September 6, 2018 weblog
Google AI research scientist announces Dataset Search
Google, from Day One, got big by getting into the business of finding information. Years later, Google is talking serious business about datasets. Google is launching a new search engine to help scientists find the datasets they need.
On Wednesday, Google AI research scientist Natasha Noy announced Google's launch of Dataset Search. You now get easy access to datasets, if you are scientist, or just data "geek" in another type of pursuit, looking for data for your work and for your stories and for your intellectual curiosity.
The goal is to bring you more of a single interface. Jon Fingas in Engadget looked at how it can benefit data searching.
"The tool provides more direct access to data presented in an open standard that makes it clear who created the info, how it was collected and how you're allowed to use it. You could not only track down climate data for a report, but make sure that it's relevant and legal to use."

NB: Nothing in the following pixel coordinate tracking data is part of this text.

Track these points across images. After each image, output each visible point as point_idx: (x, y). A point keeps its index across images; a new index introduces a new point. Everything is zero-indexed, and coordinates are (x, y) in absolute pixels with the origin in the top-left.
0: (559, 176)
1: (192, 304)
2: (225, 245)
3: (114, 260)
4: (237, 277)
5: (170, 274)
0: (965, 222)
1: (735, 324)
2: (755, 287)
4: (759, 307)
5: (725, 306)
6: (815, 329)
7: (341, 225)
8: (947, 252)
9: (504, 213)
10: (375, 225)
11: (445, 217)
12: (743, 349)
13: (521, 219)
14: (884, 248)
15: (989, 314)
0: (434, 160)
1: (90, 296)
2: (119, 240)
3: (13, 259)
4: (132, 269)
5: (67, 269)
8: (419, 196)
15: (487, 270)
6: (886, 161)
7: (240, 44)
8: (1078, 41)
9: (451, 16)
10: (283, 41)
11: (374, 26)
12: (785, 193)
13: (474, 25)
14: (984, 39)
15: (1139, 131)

This is a global (as in international) push that works in multiple languages with support for additional languages coming soon. James Vincent in The Verge quoted Noy: "I do think in the last several years the number of repositories has exploded."

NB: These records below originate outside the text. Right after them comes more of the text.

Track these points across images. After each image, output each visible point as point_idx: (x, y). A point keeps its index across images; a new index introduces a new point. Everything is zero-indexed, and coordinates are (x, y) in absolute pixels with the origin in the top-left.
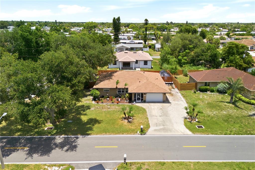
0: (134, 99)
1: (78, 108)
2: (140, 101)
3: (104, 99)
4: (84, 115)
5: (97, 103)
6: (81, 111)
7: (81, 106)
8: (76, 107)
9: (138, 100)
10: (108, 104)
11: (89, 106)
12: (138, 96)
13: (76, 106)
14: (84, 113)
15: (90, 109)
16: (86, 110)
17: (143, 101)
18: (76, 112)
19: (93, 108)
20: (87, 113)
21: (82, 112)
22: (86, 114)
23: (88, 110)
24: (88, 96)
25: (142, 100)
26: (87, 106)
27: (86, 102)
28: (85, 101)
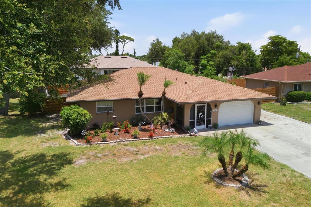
0: (191, 122)
1: (22, 166)
2: (204, 127)
3: (102, 132)
4: (57, 190)
5: (88, 142)
6: (40, 173)
7: (32, 159)
8: (13, 165)
9: (199, 125)
10: (126, 143)
11: (65, 155)
12: (200, 114)
13: (12, 161)
14: (55, 180)
15: (70, 162)
16: (60, 169)
17: (211, 126)
18: (20, 181)
19: (81, 159)
20: (64, 179)
21: (42, 178)
22: (64, 183)
23: (67, 168)
24: (49, 129)
25: (209, 122)
26: (56, 157)
27: (47, 144)
28: (43, 142)
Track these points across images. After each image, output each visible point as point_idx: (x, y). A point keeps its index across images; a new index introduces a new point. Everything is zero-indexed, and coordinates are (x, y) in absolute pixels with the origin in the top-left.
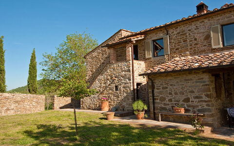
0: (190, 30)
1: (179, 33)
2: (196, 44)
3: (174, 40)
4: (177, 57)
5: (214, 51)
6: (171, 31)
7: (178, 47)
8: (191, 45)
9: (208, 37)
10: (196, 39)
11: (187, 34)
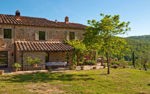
0: (26, 30)
1: (21, 29)
2: (29, 36)
3: (18, 32)
4: (19, 40)
5: (35, 41)
6: (16, 27)
7: (19, 36)
8: (26, 37)
9: (34, 35)
10: (28, 34)
11: (25, 31)
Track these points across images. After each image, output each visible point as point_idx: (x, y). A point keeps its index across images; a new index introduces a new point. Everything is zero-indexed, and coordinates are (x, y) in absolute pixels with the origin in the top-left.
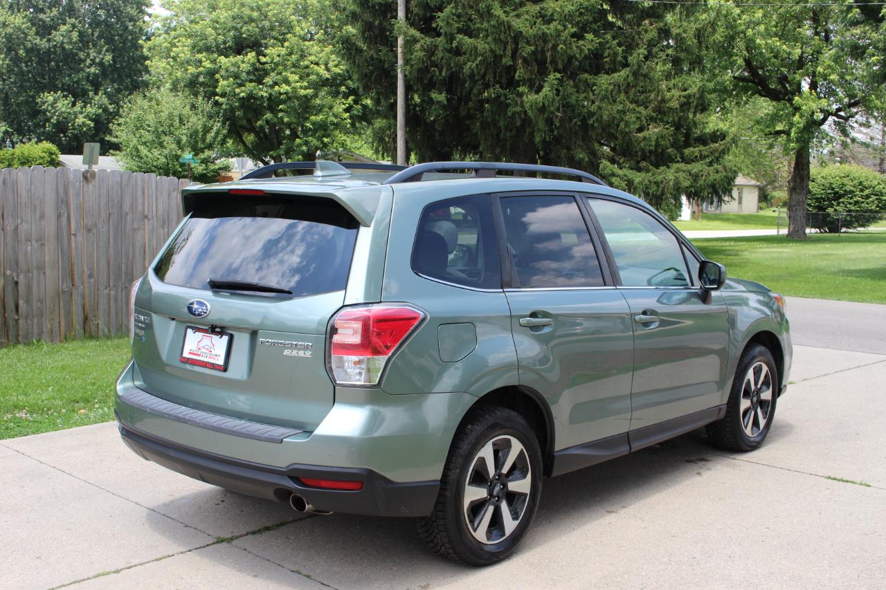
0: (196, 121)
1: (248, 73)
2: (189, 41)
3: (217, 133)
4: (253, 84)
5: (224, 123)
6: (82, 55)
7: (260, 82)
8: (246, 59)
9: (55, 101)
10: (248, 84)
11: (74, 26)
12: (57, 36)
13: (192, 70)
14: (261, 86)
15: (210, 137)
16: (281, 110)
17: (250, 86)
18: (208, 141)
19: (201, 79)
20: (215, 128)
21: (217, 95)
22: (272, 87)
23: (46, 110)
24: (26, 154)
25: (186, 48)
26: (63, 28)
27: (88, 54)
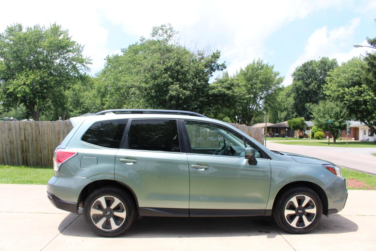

"Simply enter what you are looking for and we will help guide you to the published dataset on the repository provider's site," she said. Currently, datasets and related data tend to be spread across multiple data repositories and one might find that information about these datasets is neither linked nor indexed by search engines. For the person doing a search, data discovery becomes tedious at best.
They are seriously into support for an ecosystem where providers of datasets themselves are being encouraged, via guidelines that Google developed, to describe their data "in a way that Google (and other search engines) can better understand the content of their pages," she said.

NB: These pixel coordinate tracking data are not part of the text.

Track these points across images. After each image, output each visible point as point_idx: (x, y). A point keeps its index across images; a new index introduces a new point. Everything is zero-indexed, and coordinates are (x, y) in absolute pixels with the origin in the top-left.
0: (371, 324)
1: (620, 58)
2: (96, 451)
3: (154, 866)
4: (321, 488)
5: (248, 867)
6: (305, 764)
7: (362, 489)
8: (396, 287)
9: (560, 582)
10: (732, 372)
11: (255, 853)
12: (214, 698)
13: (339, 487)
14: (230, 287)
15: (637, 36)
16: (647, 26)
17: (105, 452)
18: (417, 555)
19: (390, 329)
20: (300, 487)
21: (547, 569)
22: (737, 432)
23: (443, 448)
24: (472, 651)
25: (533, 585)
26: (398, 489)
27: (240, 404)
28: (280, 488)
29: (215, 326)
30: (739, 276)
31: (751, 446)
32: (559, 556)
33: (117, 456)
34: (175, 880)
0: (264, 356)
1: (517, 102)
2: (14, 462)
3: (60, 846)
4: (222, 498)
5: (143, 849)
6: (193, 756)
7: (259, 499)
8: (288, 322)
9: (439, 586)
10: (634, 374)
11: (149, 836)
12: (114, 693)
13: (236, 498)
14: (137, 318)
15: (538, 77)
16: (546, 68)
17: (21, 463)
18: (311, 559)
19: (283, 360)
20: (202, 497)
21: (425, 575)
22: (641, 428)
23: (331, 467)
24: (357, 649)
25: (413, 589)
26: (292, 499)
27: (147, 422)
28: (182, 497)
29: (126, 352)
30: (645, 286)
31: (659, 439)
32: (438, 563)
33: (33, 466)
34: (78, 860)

They used the open standard schema.org for their approach on this. On Noy's' wish list: that all data set providers get behind this common standard. It is hoped that more data repositories will use the schema.org standard to describe their datasets. That way, said Noyes, datasets are part of a "robust ecosystem."
"A search tool like this one is only as good as the metadata that data publishers are willing to provide. We hope to see many of you use the open standards to describe your data, enabling our users to find the data that they are looking for."
Jon Fingas in Engadget: "It's far from a definitive resource at the moment. It's a start, however, and Google is no doubt hoping that this will encourage others to make their public data more searchable."
And if all this were not enough, Google will be cutting some paths in making the most out of data about data about data.
According to The Verge, Jeni Tennison, chief of the Open Data Institute, said ideally Google will publish its own dataset how Dataset Search gets used. She said that Google should publish a dataset about dataset search that would be indexed by Dataset Search, added Vincent. He quoted her:
"Simply understanding how people search is important... what kind of terms they use, how they express them," says Tennison. "If we want to get to grips with how people search for data and make it more accessible, it would be great if Google opened up its own data on this." In other words, he added, Google should publish a dataset about dataset search that would be indexed by Dataset Search.